In my notes and online it seems to explain that for a multivariate function $z= f(x,y)$ you should know some functions $x(t), y(t)$ such that you can use the chain rule $ \frac{\delta{z}}{\delta{t}} = \frac{\delta{z}}{\delta{x}}(\frac{\delta{x}}{\delta{t}}) + \frac{\delta{z}}{\delta{y}}(\frac{\delta{y}}{\delta{t}})$ but I can't seem to understand how to get the function with respect to $t$ if I wasn't given it.
An example: $z=ycos(x)+y^2$ then $x(t)=t^2+s$ and $y(t)=2t^3$ ??
Example 2: $z=x^2y$ it was given that: $x(t)=cos(t)$ and $y(t)=sin(t)$ but what if I didn't know that?
I forgot a lot from this particular class and I have no idea how that works. What is the setup for finding $x(t), y(t)$?
You would need to be provided some additional information in order to say how $x$ and $y$ depend on $t$. You might be given explicit formulas for $x(t)$ and $y(t)$, or you could, for example, be told that $x(t)$ and $y(t)$ parameterize the unit circle in the $xy$-plane, starting at $(1, 0)$ and moving counterclockwise at a speed of 1 radian per second. In that case, you could deduce, using your knowledge of trigonometry, that $x(t) = \cos(t)$ and $y = \sin(t)$.

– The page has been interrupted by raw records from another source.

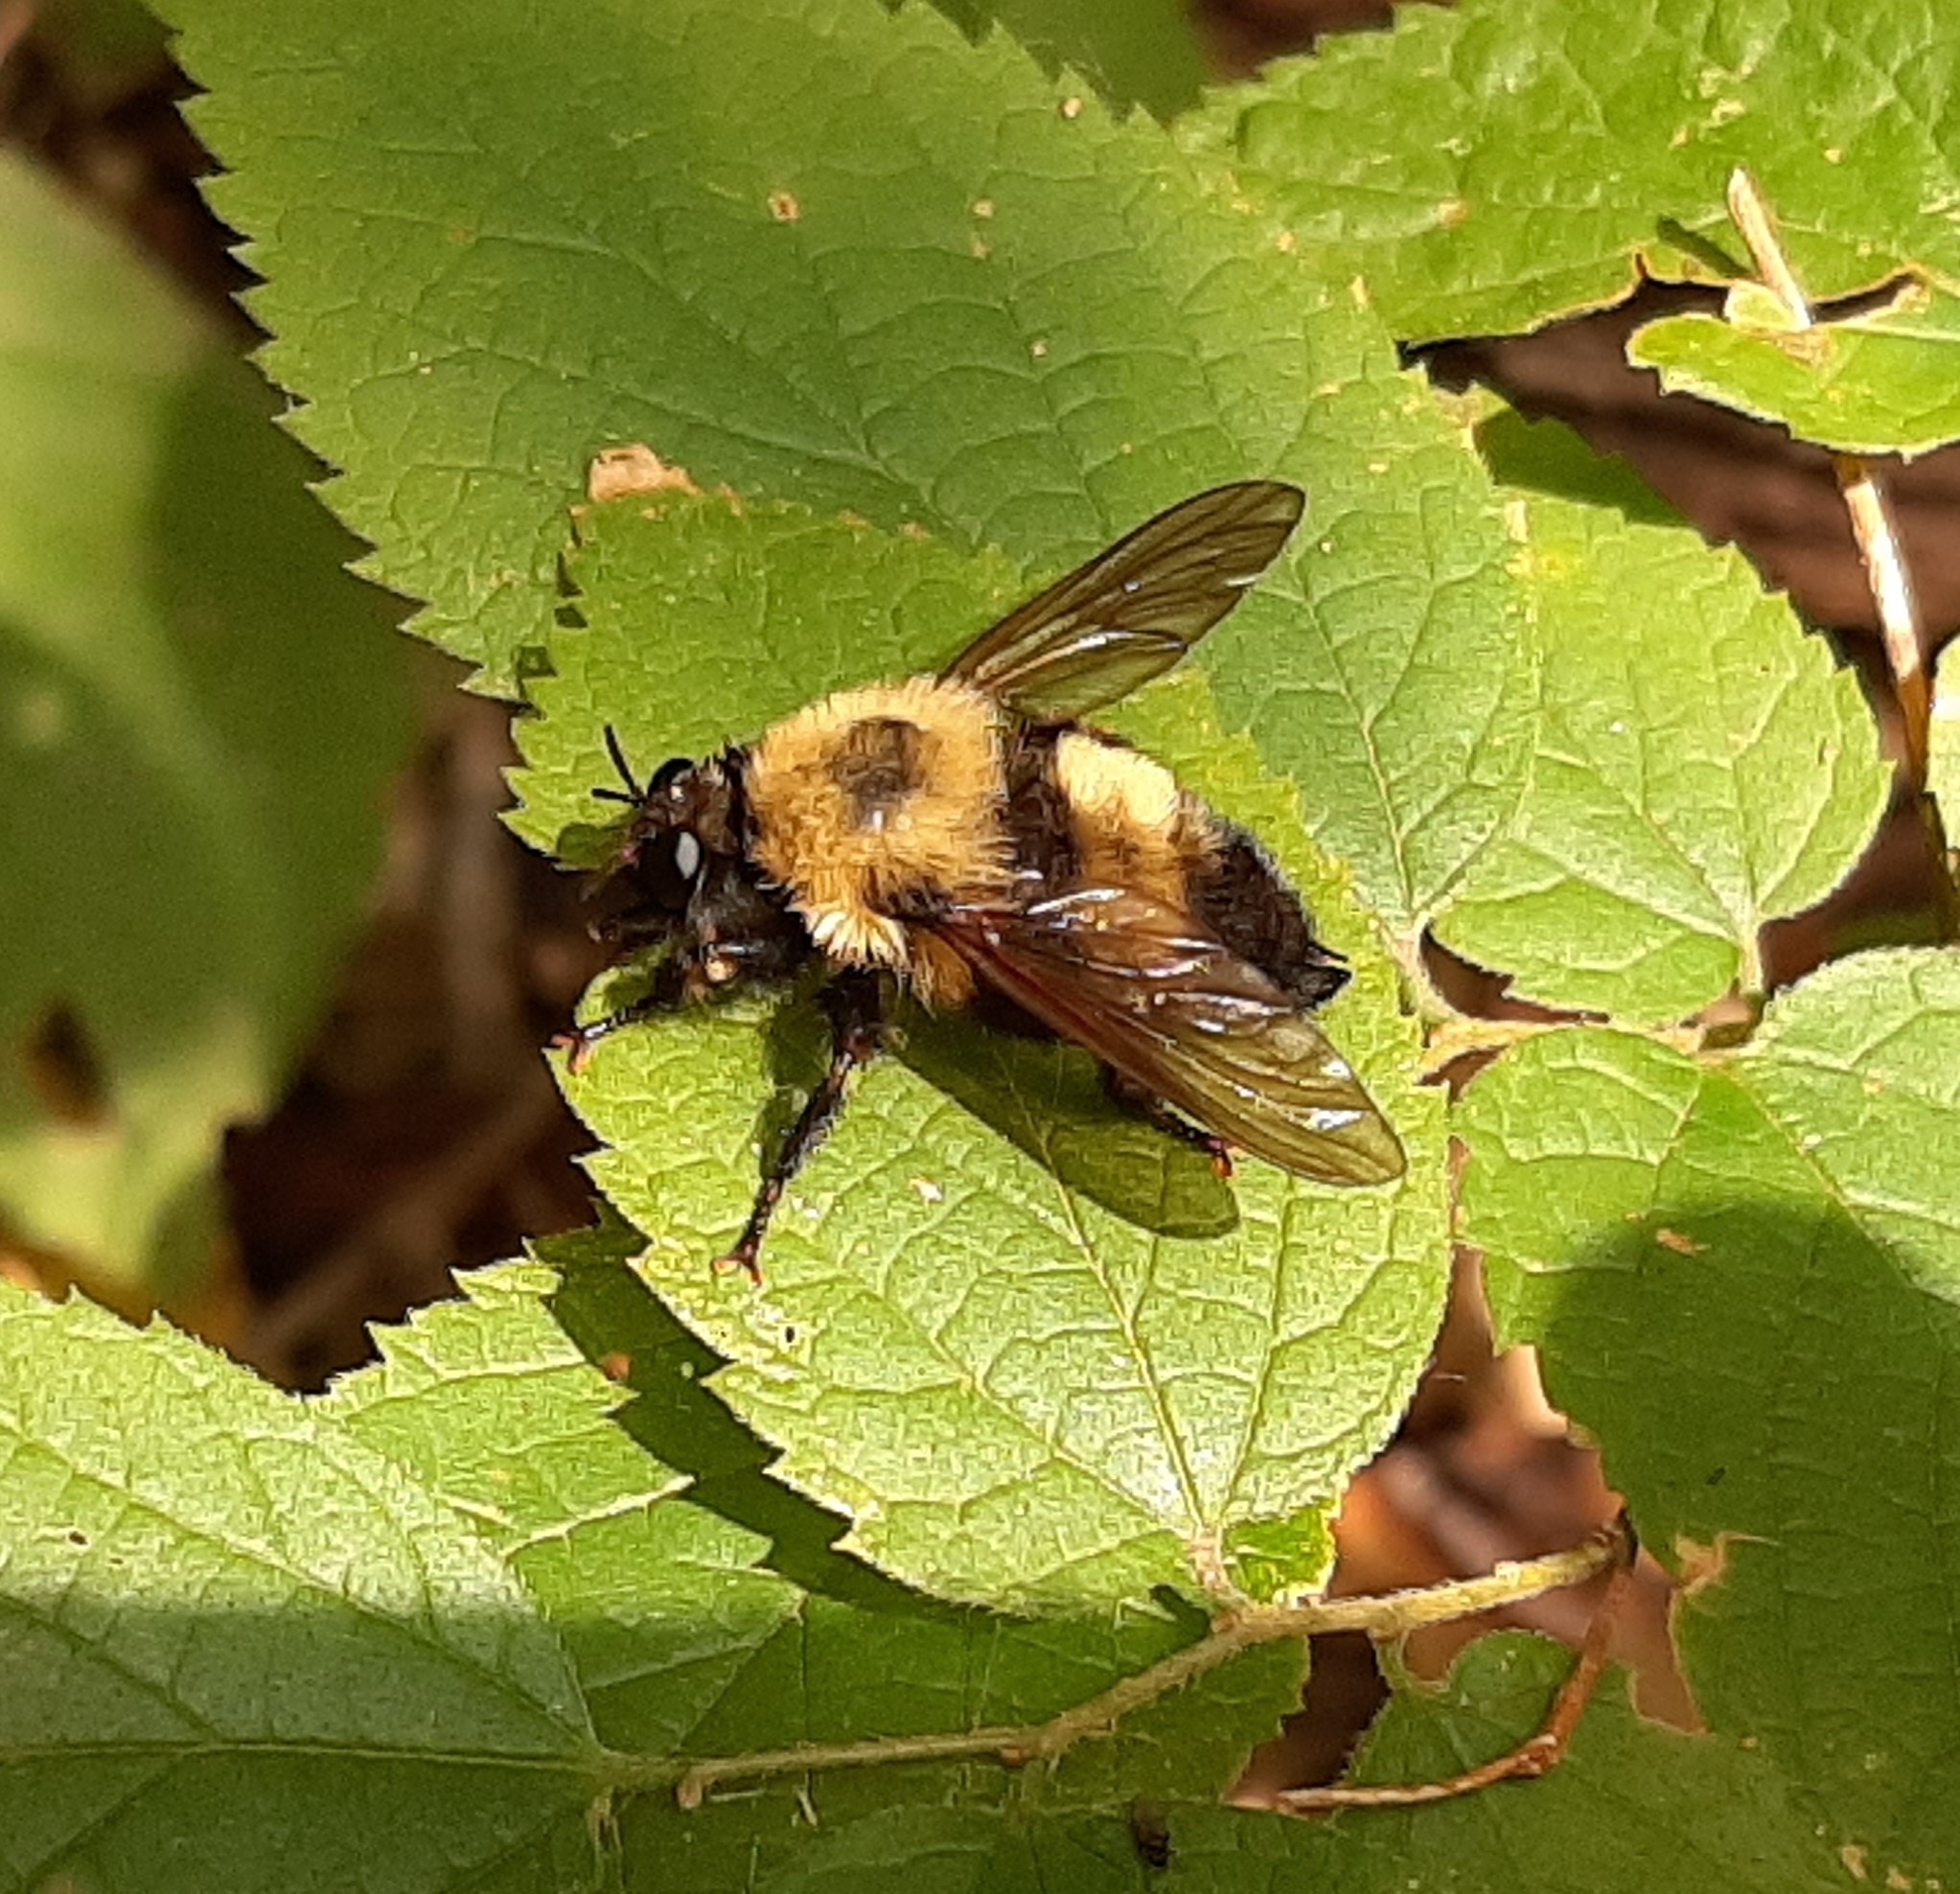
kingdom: Animalia
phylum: Arthropoda
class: Insecta
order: Diptera
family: Asilidae
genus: Laphria
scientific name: Laphria thoracica
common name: Bumble bee mimic robber fly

However, if you aren't provided any information about how $x$ and $y$ depend on other parameters, then the most you can do is express $\frac{\partial z}{\partial t}$ in terms of $x$ and $y$. For instance, in your example $z = x^2 y$, you could say that $$ \frac{\partial z}{\partial t} = 2xy \frac{\partial x}{\partial t} + x^2 \frac{\partial y}{\partial t}. $$